Housing Market Correction Unlikely to Faze Smart Money Investors
The world may be ready for another residential real estate correction. While that may negatively impact some over-leveraged speculators, the true “smart money” investors have already been moving on to other types of real estate investment.
Per Zillow’s home value index, property prices will follow a downward trend in 2017 and into 2018. Many Canadian investors suspect that Toronto may see similar trends, as local property prices are up almost $300,000 over the last year to a new average price of almost $1M.
While many have become immune to the years of talking about a housing crash in the GTA, Bill Morneau, the federal Finance Minister has once again stoked a media frenzy with talks of additional moves to clamp down on speculators. This could come in the form of new taxes on non-residents and on vacant condos, as well as further tightening of mortgage lending rules. There has also been talk of new rent controls and affordable building to try to maintain some housing for regular workers. Similar scenarios seem to be playing out in many other major cities as well.

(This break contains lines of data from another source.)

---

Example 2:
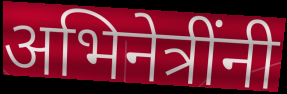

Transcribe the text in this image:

अभिनेत्रींनी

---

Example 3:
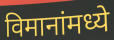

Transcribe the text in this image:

विमानांमध्ये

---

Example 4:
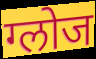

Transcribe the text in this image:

ग्लोज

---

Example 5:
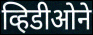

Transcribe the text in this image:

व्हिडीओने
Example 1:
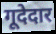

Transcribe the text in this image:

गूदेदार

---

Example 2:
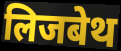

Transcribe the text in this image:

लिजबेथ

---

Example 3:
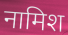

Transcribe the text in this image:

नामिश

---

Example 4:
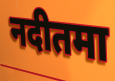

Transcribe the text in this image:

नदीतमा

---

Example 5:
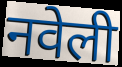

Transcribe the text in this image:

नवेली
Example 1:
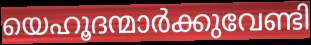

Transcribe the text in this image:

യെഹൂദന്മാർക്കുവേണ്ടി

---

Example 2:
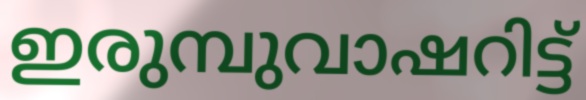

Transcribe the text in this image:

ഇരുമ്പുവാഷറിട്ട്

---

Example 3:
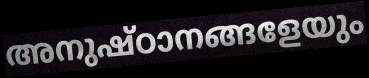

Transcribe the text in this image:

അനുഷ്ഠാനങ്ങളേയും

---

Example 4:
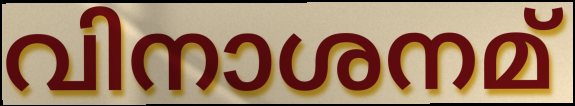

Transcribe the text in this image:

വിനാശനമ്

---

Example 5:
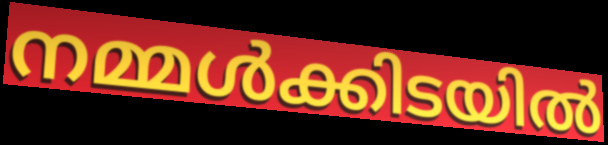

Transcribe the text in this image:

നമ്മൾക്കിടയിൽ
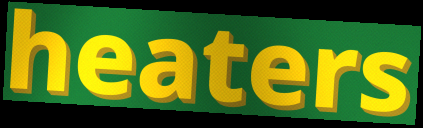
heaters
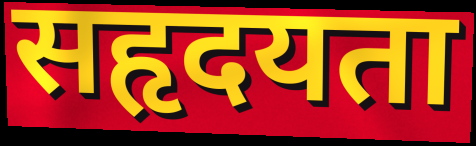
सहृदयता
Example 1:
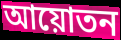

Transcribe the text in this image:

আয়োতন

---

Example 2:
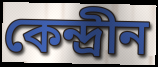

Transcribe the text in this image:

কেন্দ্রীন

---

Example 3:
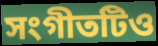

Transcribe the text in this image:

সংগীতটিও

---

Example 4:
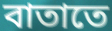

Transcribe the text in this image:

বাতাতে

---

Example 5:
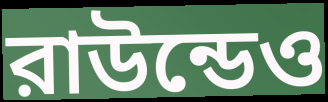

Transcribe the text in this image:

রাউন্ডেও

Still, the World Property Journal reports that there is almost $2T in global investment capital ready for deployment this year, much of which will come to North America. The Mortgage Bankers Association has also announced a forecast for the US real estate finance market which could see new record lending highs set in 2017 and 2018.
Two important factors to remember to stay objective in the days ahead are that many GTA investors will only experience paper losses. While other types of real estate remain separate asset classes which operate on separate sets of fundamentals. For example; if an investor paid $750,000 cash for a Toronto condo two years ago, it is now up to $1M, but drops to $500,000 in value, before eventually returning to its purchase price in 15 years, there is no tangible loss unless the unit is sold during the down period.

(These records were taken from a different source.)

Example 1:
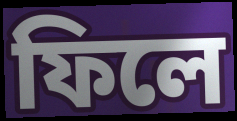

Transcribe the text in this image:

ফিলে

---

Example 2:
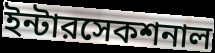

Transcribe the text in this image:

ইন্টারসেকশনাল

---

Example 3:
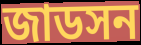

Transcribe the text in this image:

জাডসন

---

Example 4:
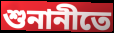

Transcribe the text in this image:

শুনানীতে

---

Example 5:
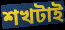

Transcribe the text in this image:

শখটাই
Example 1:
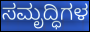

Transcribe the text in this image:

ಸಮೃದ್ಧಿಗಳ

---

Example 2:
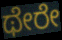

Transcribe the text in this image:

ಥೇರೇ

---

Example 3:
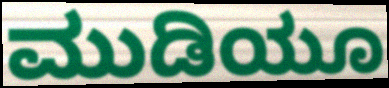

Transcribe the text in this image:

ಮುಡಿಯೂ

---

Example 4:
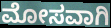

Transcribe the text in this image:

ಮೋಸವಾಗಿ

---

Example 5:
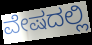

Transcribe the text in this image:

ವೇಷದಲ್ಲಿ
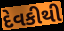
દેવકીથી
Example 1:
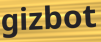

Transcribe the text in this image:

gizbot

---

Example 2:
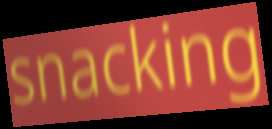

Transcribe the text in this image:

snacking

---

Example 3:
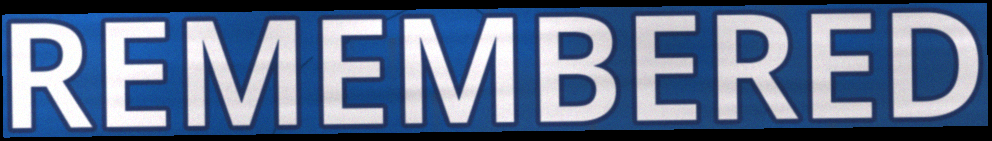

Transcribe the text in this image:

REMEMBERED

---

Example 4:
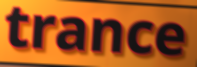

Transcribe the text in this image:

trance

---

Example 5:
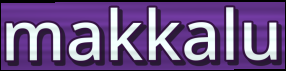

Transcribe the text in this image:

makkalu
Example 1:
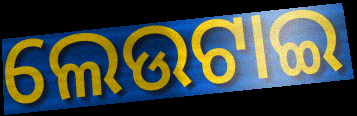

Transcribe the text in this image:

ଲେଉଟାଇ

Of course, many smart money investors are now already investing in income producing commercial property, in secondary markets. Around half of the commercial mortgage loans to be financed in the US this year are multifamily loans. Retail is another attractive sector catching the attention of single family offices, accredited investors, and partnerships.
In conclusion, we will likely eventually see a dip in prices and performance of condos and homes in some overpriced cities. That may happen naturally through market demands or by the design of legislators. Smart investors that are not simply speculating with borrowed money should find that they remain unscathed and can realize consistent yields and stable asset values in savvier investments.